What you should do: The full text of the records below, minus any pictures, should be given back word for word.

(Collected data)
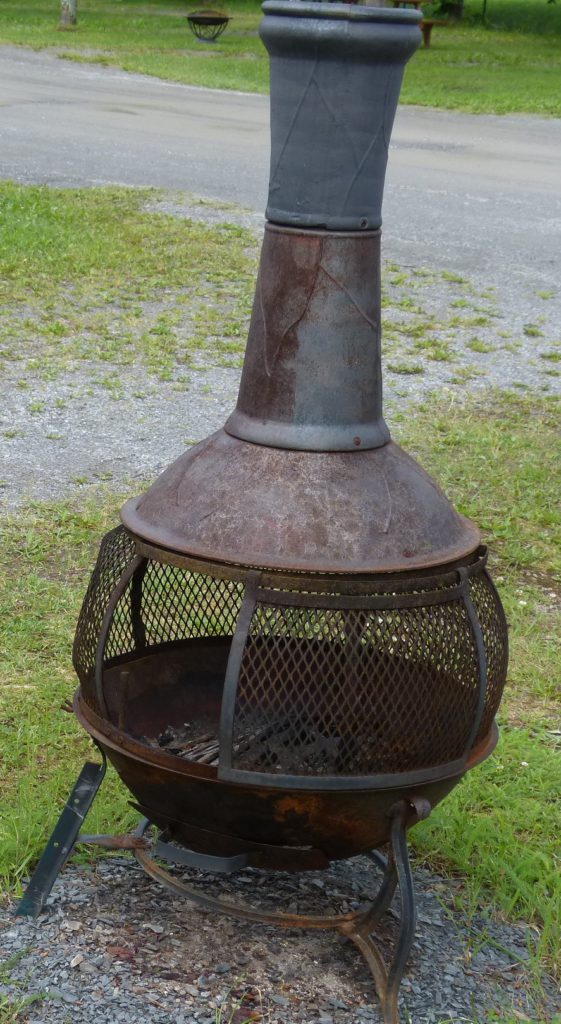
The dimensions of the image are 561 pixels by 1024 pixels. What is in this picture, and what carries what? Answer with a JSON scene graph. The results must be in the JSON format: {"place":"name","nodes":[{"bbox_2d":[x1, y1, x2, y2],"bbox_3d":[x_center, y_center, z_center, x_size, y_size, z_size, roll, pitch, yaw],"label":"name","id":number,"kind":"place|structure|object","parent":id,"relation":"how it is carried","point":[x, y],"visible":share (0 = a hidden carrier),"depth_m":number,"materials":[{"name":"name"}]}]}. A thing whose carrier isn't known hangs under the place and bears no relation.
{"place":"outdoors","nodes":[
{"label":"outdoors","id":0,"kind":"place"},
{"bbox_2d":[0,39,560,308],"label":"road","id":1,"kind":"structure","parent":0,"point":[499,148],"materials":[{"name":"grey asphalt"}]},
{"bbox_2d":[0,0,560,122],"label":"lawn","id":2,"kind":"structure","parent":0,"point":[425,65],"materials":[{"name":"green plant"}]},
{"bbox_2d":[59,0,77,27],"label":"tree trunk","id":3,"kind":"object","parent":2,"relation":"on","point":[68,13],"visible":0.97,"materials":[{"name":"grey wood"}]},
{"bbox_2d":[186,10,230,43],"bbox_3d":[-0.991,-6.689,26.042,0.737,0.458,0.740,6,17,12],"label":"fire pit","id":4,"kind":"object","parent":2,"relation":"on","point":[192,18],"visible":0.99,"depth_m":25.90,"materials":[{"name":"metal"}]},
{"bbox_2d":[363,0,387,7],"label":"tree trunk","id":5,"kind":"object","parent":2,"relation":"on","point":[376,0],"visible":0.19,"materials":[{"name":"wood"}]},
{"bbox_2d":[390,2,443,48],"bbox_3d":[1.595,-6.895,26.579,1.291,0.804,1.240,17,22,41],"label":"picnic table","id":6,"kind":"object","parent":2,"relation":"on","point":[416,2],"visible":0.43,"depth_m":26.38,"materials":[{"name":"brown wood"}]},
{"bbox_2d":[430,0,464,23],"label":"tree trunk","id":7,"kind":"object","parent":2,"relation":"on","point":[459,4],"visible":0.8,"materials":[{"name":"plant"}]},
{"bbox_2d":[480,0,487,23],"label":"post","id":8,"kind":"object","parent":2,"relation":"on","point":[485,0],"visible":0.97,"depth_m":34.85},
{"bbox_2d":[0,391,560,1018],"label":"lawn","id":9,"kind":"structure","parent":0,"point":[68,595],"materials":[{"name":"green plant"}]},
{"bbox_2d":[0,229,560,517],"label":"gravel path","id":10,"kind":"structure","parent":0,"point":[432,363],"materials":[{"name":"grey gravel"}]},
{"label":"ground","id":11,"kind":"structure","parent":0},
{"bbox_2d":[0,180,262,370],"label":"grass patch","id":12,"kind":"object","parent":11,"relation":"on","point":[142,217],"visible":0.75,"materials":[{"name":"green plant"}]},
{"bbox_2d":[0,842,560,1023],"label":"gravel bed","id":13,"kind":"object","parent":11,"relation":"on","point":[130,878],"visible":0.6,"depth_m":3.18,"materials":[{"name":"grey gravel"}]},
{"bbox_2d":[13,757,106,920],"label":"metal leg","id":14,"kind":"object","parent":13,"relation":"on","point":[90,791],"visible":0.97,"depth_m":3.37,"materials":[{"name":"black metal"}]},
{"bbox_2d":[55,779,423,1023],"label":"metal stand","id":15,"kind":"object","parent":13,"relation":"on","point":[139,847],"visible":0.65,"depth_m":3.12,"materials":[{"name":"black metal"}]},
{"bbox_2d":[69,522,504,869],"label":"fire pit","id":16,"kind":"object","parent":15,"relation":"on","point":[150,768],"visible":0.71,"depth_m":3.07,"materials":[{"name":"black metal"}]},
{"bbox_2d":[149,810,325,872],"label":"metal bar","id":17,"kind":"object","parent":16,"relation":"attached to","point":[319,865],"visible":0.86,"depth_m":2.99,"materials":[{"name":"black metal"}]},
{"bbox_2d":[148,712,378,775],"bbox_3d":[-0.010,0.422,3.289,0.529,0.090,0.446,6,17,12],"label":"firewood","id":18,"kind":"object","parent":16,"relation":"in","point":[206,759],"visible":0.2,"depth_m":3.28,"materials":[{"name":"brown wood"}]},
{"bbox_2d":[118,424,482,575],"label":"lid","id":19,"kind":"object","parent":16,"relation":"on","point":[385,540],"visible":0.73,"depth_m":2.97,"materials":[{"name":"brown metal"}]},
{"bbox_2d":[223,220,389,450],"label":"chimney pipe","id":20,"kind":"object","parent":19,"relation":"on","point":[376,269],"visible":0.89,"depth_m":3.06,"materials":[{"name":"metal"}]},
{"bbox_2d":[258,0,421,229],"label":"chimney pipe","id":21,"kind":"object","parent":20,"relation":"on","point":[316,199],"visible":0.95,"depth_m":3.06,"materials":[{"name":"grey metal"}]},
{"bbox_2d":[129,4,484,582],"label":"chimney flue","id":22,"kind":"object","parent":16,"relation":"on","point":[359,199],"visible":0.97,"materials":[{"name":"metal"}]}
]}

Task result:
The dimensions of the image are 561 pixels by 1024 pixels. What is in this picture, and what carries what? Answer with a JSON scene graph. The results must be in the JSON format: {"place":"name","nodes":[{"bbox_2d":[x1, y1, x2, y2],"bbox_3d":[x_center, y_center, z_center, x_size, y_size, z_size, roll, pitch, yaw],"label":"name","id":number,"kind":"place|structure|object","parent":id,"relation":"how it is carried","point":[x, y],"visible":share (0 = a hidden carrier),"depth_m":number,"materials":[{"name":"name"}]}]}. A thing whose carrier isn't known hangs under the place and bears no relation.
{"place":"outdoors","nodes":[
{"label":"outdoors","id":0,"kind":"place"},
{"bbox_2d":[0,39,560,308],"label":"road","id":1,"kind":"structure","parent":0,"point":[499,148],"materials":[{"name":"grey asphalt"}]},
{"bbox_2d":[0,0,560,122],"label":"lawn","id":2,"kind":"structure","parent":0,"point":[425,65],"materials":[{"name":"green plant"}]},
{"bbox_2d":[59,0,77,27],"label":"tree trunk","id":3,"kind":"object","parent":2,"relation":"on","point":[68,13],"visible":0.97,"materials":[{"name":"grey wood"}]},
{"bbox_2d":[186,10,230,43],"bbox_3d":[-0.991,-6.689,26.042,0.737,0.458,0.740,6,17,12],"label":"fire pit","id":4,"kind":"object","parent":2,"relation":"on","point":[192,18],"visible":0.99,"depth_m":25.90,"materials":[{"name":"metal"}]},
{"bbox_2d":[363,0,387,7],"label":"tree trunk","id":5,"kind":"object","parent":2,"relation":"on","point":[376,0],"visible":0.19,"materials":[{"name":"wood"}]},
{"bbox_2d":[390,2,443,48],"bbox_3d":[1.595,-6.895,26.579,1.291,0.804,1.240,17,22,41],"label":"picnic table","id":6,"kind":"object","parent":2,"relation":"on","point":[416,2],"visible":0.43,"depth_m":26.38,"materials":[{"name":"brown wood"}]},
{"bbox_2d":[430,0,464,23],"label":"tree trunk","id":7,"kind":"object","parent":2,"relation":"on","point":[459,4],"visible":0.8,"materials":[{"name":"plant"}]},
{"bbox_2d":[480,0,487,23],"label":"post","id":8,"kind":"object","parent":2,"relation":"on","point":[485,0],"visible":0.97,"depth_m":34.85},
{"bbox_2d":[0,391,560,1018],"label":"lawn","id":9,"kind":"structure","parent":0,"point":[68,595],"materials":[{"name":"green plant"}]},
{"bbox_2d":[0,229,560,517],"label":"gravel path","id":10,"kind":"structure","parent":0,"point":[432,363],"materials":[{"name":"grey gravel"}]},
{"label":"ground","id":11,"kind":"structure","parent":0},
{"bbox_2d":[0,180,262,370],"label":"grass patch","id":12,"kind":"object","parent":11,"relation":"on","point":[142,217],"visible":0.75,"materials":[{"name":"green plant"}]},
{"bbox_2d":[0,842,560,1023],"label":"gravel bed","id":13,"kind":"object","parent":11,"relation":"on","point":[130,878],"visible":0.6,"depth_m":3.18,"materials":[{"name":"grey gravel"}]},
{"bbox_2d":[13,757,106,920],"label":"metal leg","id":14,"kind":"object","parent":13,"relation":"on","point":[90,791],"visible":0.97,"depth_m":3.37,"materials":[{"name":"black metal"}]},
{"bbox_2d":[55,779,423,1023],"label":"metal stand","id":15,"kind":"object","parent":13,"relation":"on","point":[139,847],"visible":0.65,"depth_m":3.12,"materials":[{"name":"black metal"}]},
{"bbox_2d":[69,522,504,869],"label":"fire pit","id":16,"kind":"object","parent":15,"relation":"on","point":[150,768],"visible":0.71,"depth_m":3.07,"materials":[{"name":"black metal"}]},
{"bbox_2d":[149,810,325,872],"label":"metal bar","id":17,"kind":"object","parent":16,"relation":"attached to","point":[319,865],"visible":0.86,"depth_m":2.99,"materials":[{"name":"black metal"}]},
{"bbox_2d":[148,712,378,775],"bbox_3d":[-0.010,0.422,3.289,0.529,0.090,0.446,6,17,12],"label":"firewood","id":18,"kind":"object","parent":16,"relation":"in","point":[206,759],"visible":0.2,"depth_m":3.28,"materials":[{"name":"brown wood"}]},
{"bbox_2d":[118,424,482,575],"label":"lid","id":19,"kind":"object","parent":16,"relation":"on","point":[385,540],"visible":0.73,"depth_m":2.97,"materials":[{"name":"brown metal"}]},
{"bbox_2d":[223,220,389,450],"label":"chimney pipe","id":20,"kind":"object","parent":19,"relation":"on","point":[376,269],"visible":0.89,"depth_m":3.06,"materials":[{"name":"metal"}]},
{"bbox_2d":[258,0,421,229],"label":"chimney pipe","id":21,"kind":"object","parent":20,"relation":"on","point":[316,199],"visible":0.95,"depth_m":3.06,"materials":[{"name":"grey metal"}]},
{"bbox_2d":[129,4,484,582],"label":"chimney flue","id":22,"kind":"object","parent":16,"relation":"on","point":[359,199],"visible":0.97,"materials":[{"name":"metal"}]}
]}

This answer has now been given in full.